Bisnis.com, SEMARANG — Badan Pengawas Obat dan Makanan (BPOM) mencatat ada penambahan 40 investasi baru di industri farmasi dalam kurun 2014 hingga 2019.
Kepala Badan Pengawas Obat dan Makanan (Badan POM) Penny K Lukito mengatakan dari 40 investasi tersebut, 17 di antaranya berasal dari penanaman modal asing. Secara total saat ini Indonesia telah memiliki 224 produsen obat.
"Hari ini resmi berproduksi PT Sampharindo Retroviral Indonesia di Semarang, nanti akan ada dua lagi karena saat ini masih dalam proses penyelesaian izinnya," katanya, Kamis (27/2/2020).
Penny mengatakan seluruh investasi industri farmasi tersebut ditargetkan untuk memenuhi kebutuhan bahan baku dan produk obat esensial dalam negeri yang besar.
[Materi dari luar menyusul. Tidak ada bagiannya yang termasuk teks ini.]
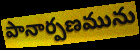
పానార్పణమును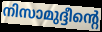
നിസാമുദ്ദീന്റെ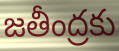
జతీంద్రకుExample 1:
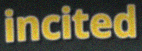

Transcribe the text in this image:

incited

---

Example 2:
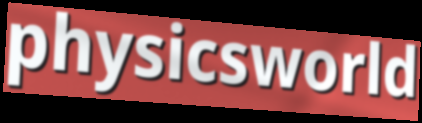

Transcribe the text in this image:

physicsworld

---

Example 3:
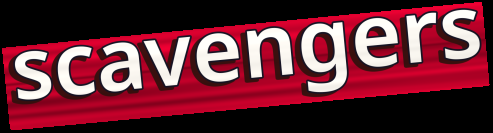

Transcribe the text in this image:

scavengers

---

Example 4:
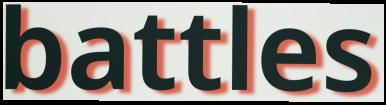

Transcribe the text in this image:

battles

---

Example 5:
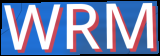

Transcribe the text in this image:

WRMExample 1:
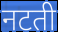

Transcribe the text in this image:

नटती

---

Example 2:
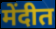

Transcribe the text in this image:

मेंदीत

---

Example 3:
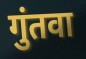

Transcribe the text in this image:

गुंतवा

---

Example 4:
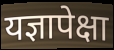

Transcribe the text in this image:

यज्ञापेक्षा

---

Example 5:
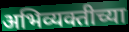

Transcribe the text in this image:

अभिव्यक्तीच्याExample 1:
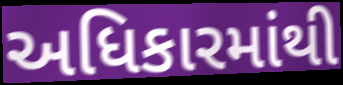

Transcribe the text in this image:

અધિકારમાંથી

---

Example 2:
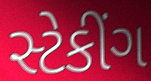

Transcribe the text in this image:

સ્ટેકીંગ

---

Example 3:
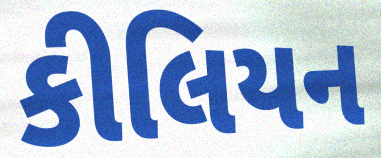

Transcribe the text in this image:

કીલિયન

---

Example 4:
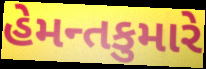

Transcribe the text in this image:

હેમન્તકુમારે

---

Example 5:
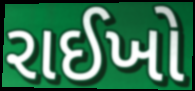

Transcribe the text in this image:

રાઈખો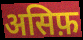
असिफ़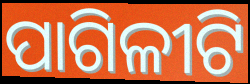
ପାଗିଳୀଟି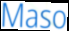
Maso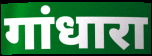
गांधाराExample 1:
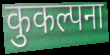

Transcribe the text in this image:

कुकल्पना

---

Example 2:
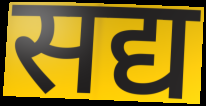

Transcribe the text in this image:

सद्य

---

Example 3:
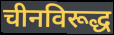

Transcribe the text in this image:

चीनविरूद्ध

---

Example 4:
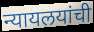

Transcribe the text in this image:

न्यायलयांची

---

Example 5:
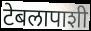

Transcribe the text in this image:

टेबलापाशीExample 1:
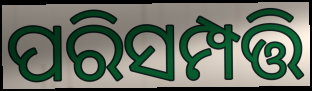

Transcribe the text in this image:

ପରିସମ୍ପତ୍ତି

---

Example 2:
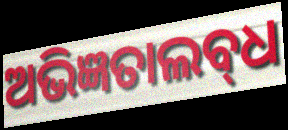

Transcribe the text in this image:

ଅଭିଜ୍ଞତାଲବ୍‌ଧ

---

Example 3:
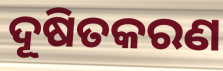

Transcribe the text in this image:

ଦୂଷିତକରଣ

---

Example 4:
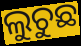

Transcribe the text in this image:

ଲୁଚୁଛ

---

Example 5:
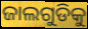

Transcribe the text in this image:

ଜାଲଗୁଡିକୁ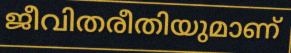
ജീവിതരീതിയുമാണ്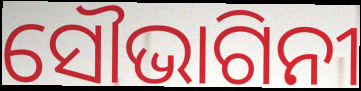
ସୌଭାଗିନୀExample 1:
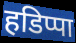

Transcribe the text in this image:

हडिप्पा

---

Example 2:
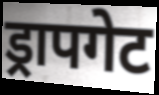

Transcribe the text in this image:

ड्रापगेट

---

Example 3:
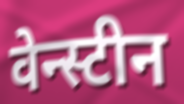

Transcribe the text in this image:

वेन्स्टीन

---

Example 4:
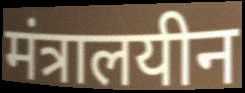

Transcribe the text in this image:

मंत्रालयीन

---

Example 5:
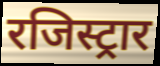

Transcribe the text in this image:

रजिस्ट्रारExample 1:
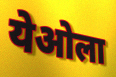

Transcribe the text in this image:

येओला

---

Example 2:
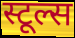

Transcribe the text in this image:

स्टूल्स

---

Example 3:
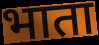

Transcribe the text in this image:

भाता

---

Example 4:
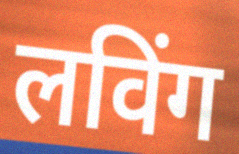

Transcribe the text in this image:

लविंग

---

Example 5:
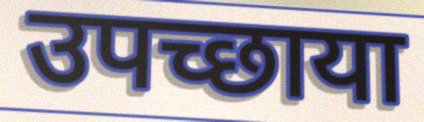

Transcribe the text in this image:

उपच्छाया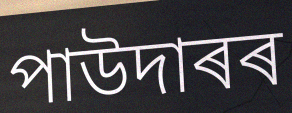
পাউদাৰৰ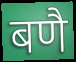
बणै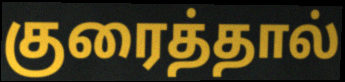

Selain tentunya untuk memasok kebutuhan ekspor antara lain melalui produk biologi, onkologi, dan anti-retroviral.
Menurut Penny pembangunan dan pengembangan industri farmasi ini sesuai dengan kebijakan pemerintah yang tertuang dalam Rencana Induk Pembangunan Nasional (RIPIN) 2015-2035, di mana salah satu industri yang menjadi perhatian adalah industri farmasi, kosmetik, dan makanan.
Hal ini juga sejalan dengan Instruksi Presiden Nomor 6/2016 tentang Percepatan Pengembangan Industri Farmasi yang diharapkan akan terus mendorong dunia usaha untuk mengembangkan inovasi dan daya saing di pasar internasional.
Baca Juga
Penny mengemukakan untuk meningkatkan investasi di bidang farmasi, dalam tiga tahun terakhir pihaknya telah melakukan berbagai perbaikan dalam tata laksana pelayanan publik.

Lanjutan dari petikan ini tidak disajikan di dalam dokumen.